◆ TASK PROMPT ◆
An exact copy of all the data below is needed, without its pictures.

◆ DATA BELOW ◆

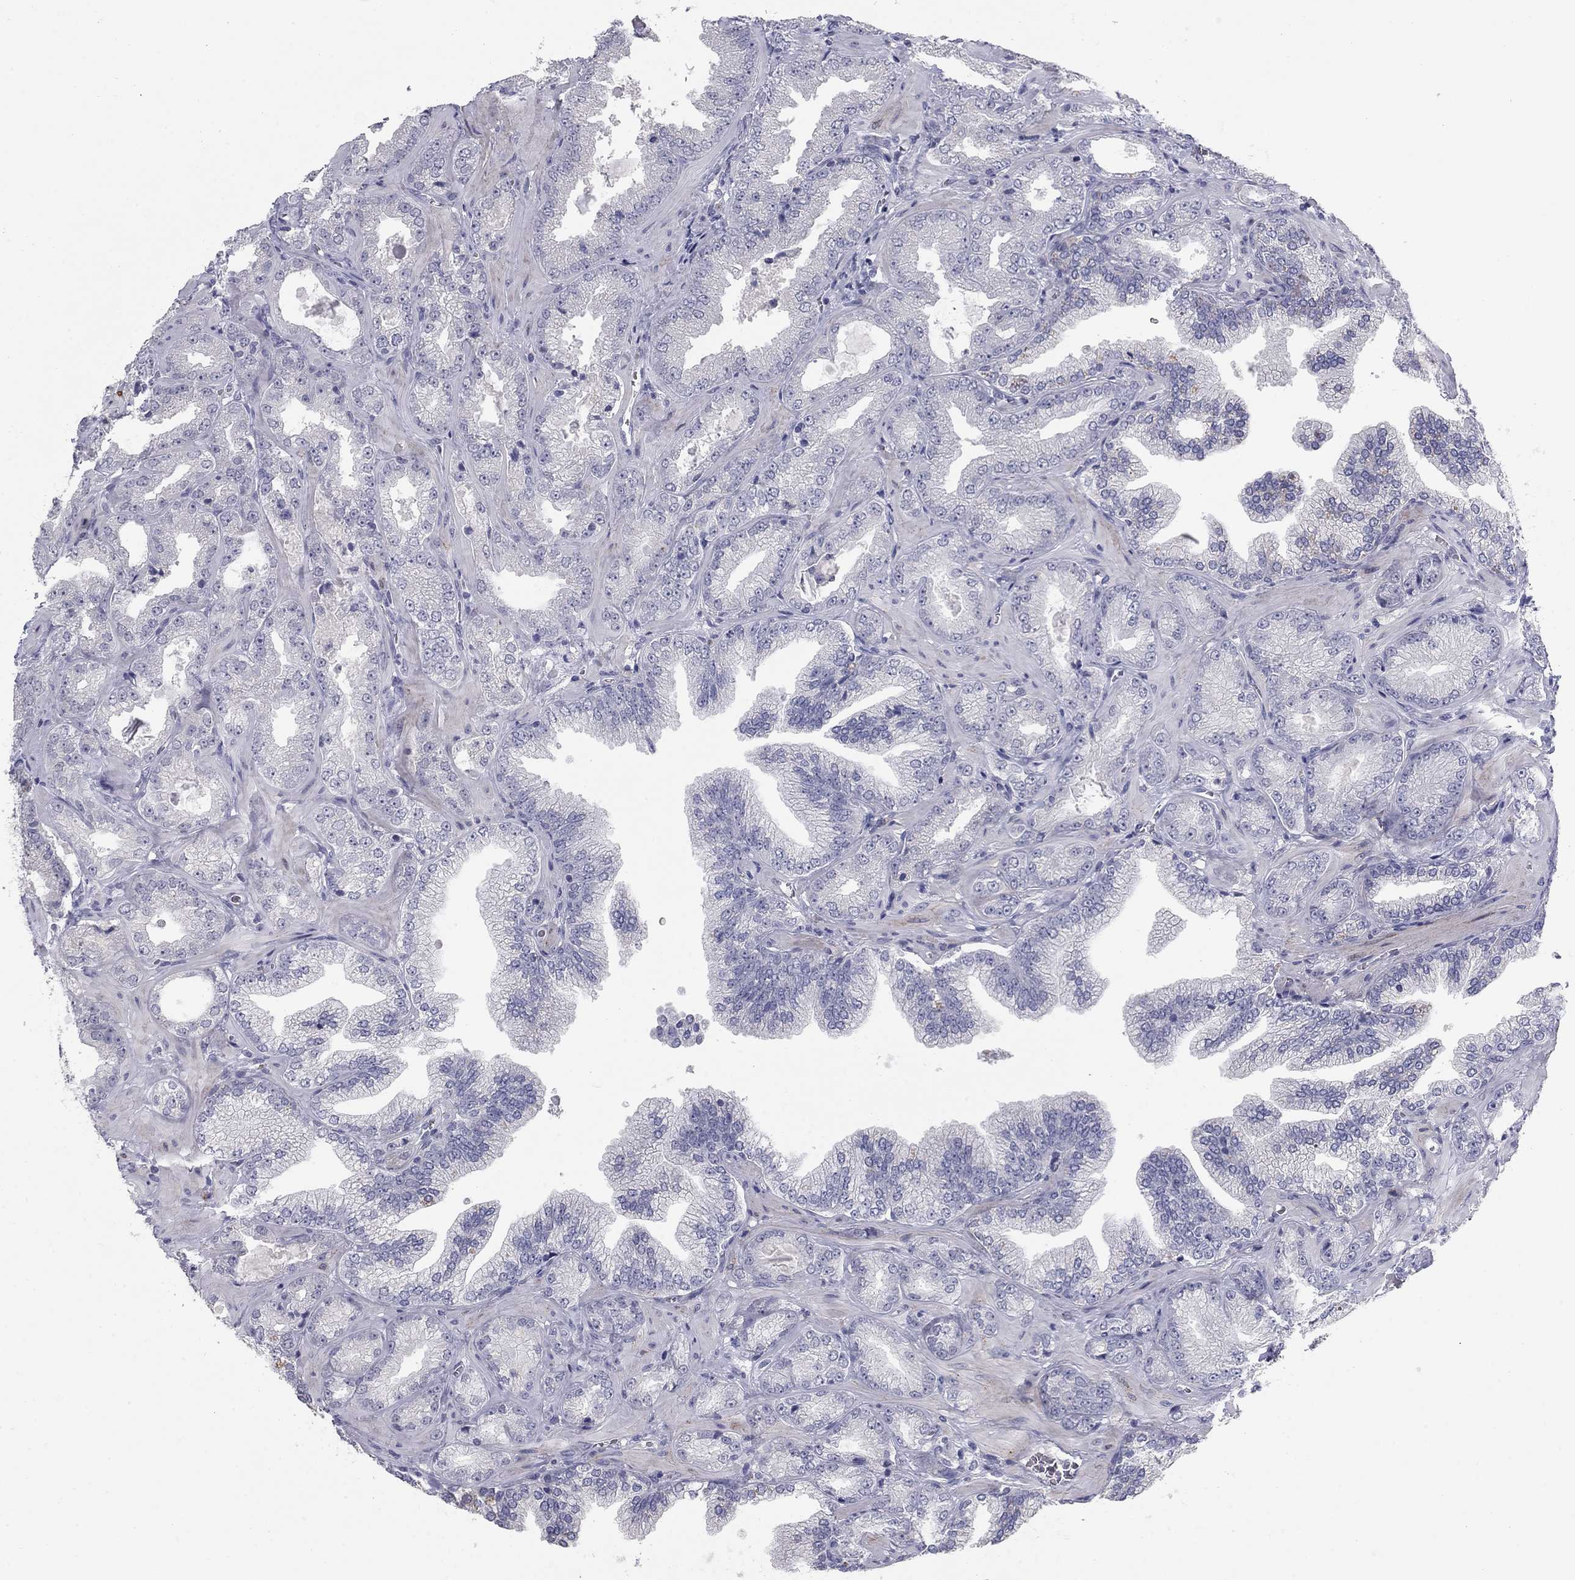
{"staining": {"intensity": "negative", "quantity": "none", "location": "none"}, "tissue": "prostate cancer", "cell_type": "Tumor cells", "image_type": "cancer", "snomed": [{"axis": "morphology", "description": "Adenocarcinoma, Low grade"}, {"axis": "topography", "description": "Prostate"}], "caption": "Tumor cells show no significant protein staining in prostate low-grade adenocarcinoma.", "gene": "NTRK2", "patient": {"sex": "male", "age": 72}}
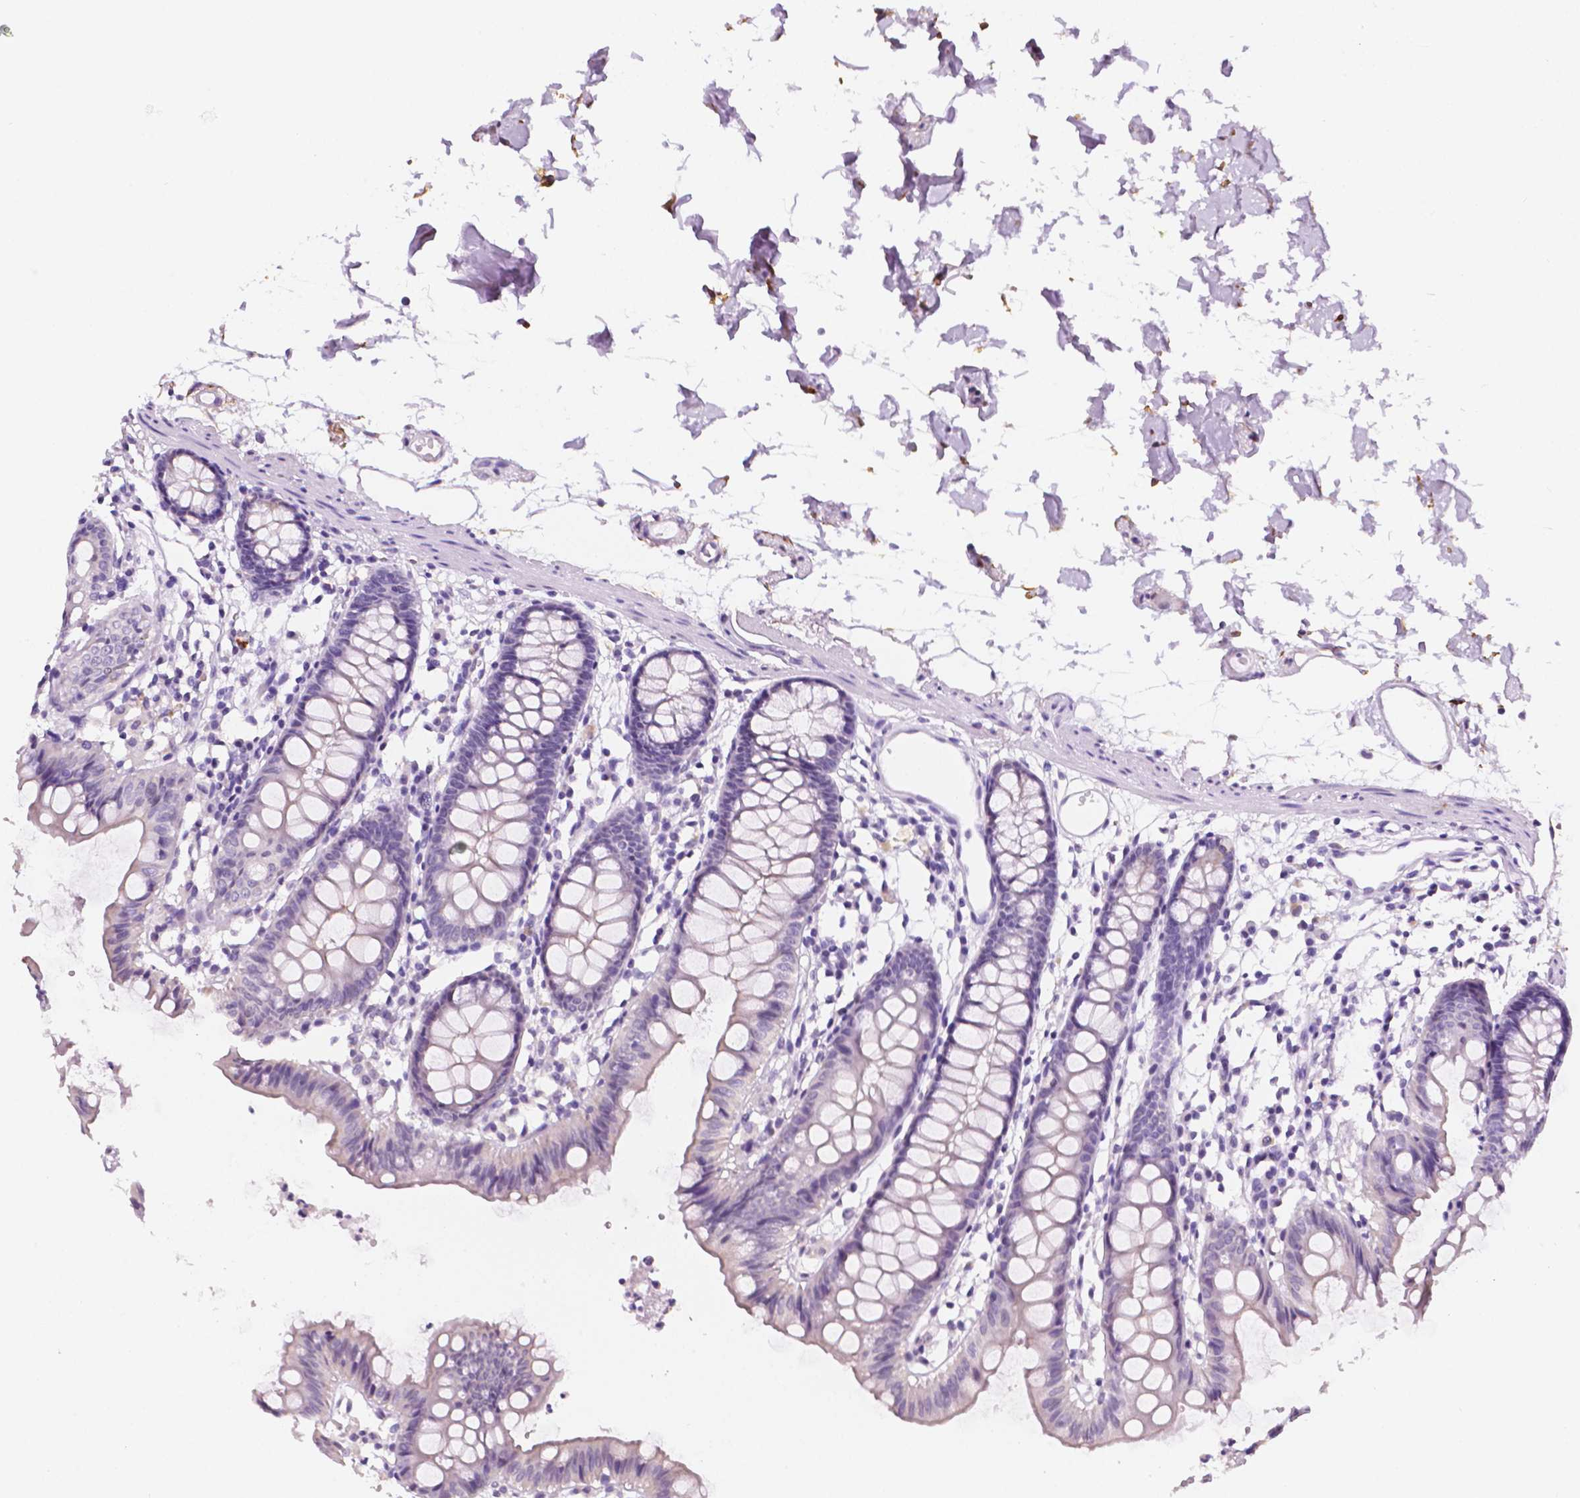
{"staining": {"intensity": "negative", "quantity": "none", "location": "none"}, "tissue": "colon", "cell_type": "Endothelial cells", "image_type": "normal", "snomed": [{"axis": "morphology", "description": "Normal tissue, NOS"}, {"axis": "topography", "description": "Colon"}], "caption": "IHC micrograph of normal colon stained for a protein (brown), which shows no staining in endothelial cells. Nuclei are stained in blue.", "gene": "PPL", "patient": {"sex": "female", "age": 84}}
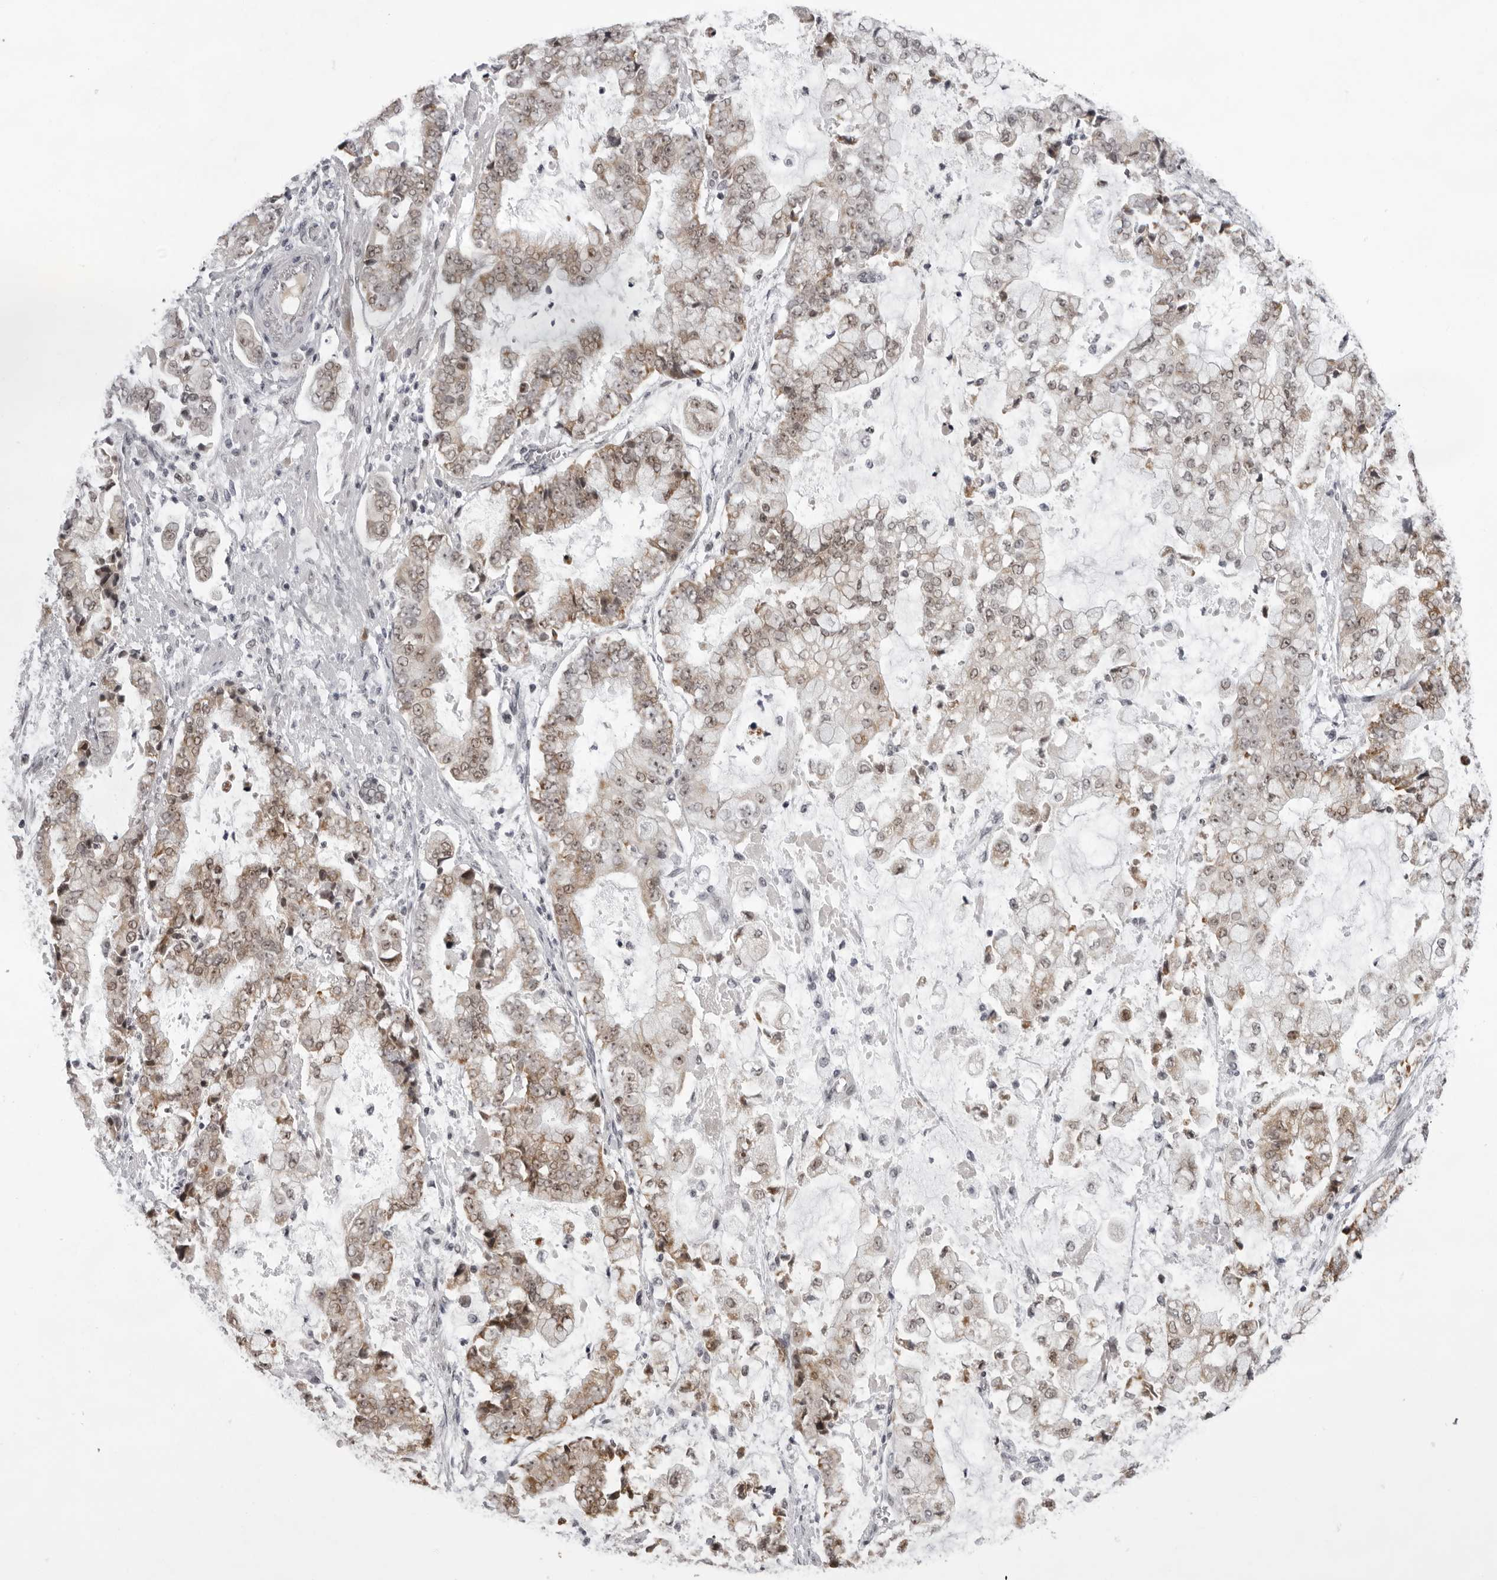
{"staining": {"intensity": "moderate", "quantity": ">75%", "location": "cytoplasmic/membranous,nuclear"}, "tissue": "stomach cancer", "cell_type": "Tumor cells", "image_type": "cancer", "snomed": [{"axis": "morphology", "description": "Adenocarcinoma, NOS"}, {"axis": "topography", "description": "Stomach"}], "caption": "A photomicrograph of human adenocarcinoma (stomach) stained for a protein demonstrates moderate cytoplasmic/membranous and nuclear brown staining in tumor cells.", "gene": "EXOSC10", "patient": {"sex": "male", "age": 76}}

◆ RESPONSE ◆
{"staining": {"intensity": "negative", "quantity": "none", "location": "none"}, "tissue": "prostate cancer", "cell_type": "Tumor cells", "image_type": "cancer", "snomed": [{"axis": "morphology", "description": "Adenocarcinoma, Low grade"}, {"axis": "topography", "description": "Prostate"}], "caption": "Tumor cells show no significant protein staining in prostate low-grade adenocarcinoma.", "gene": "NTRK2", "patient": {"sex": "male", "age": 72}}
{"staining": {"intensity": "negative", "quantity": "none", "location": "none"}, "tissue": "colon", "cell_type": "Endothelial cells", "image_type": "normal", "snomed": [{"axis": "morphology", "description": "Normal tissue, NOS"}, {"axis": "topography", "description": "Colon"}], "caption": "IHC micrograph of normal colon stained for a protein (brown), which shows no staining in endothelial cells. Nuclei are stained in blue.", "gene": "PPL", "patient": {"sex": "female", "age": 84}}
{"staining": {"intensity": "moderate", "quantity": ">75%", "location": "cytoplasmic/membranous,nuclear"}, "tissue": "stomach cancer", "cell_type": "Tumor cells", "image_type": "cancer", "snomed": [{"axis": "morphology", "description": "Adenocarcinoma, NOS"}, {"axis": "topography", "description": "Stomach"}], "caption": "A photomicrograph of human adenocarcinoma (stomach) stained for a protein demonstrates moderate cytoplasmic/membranous and nuclear brown staining in tumor cells.", "gene": "EXOSC10", "patient": {"sex": "male", "age": 76}}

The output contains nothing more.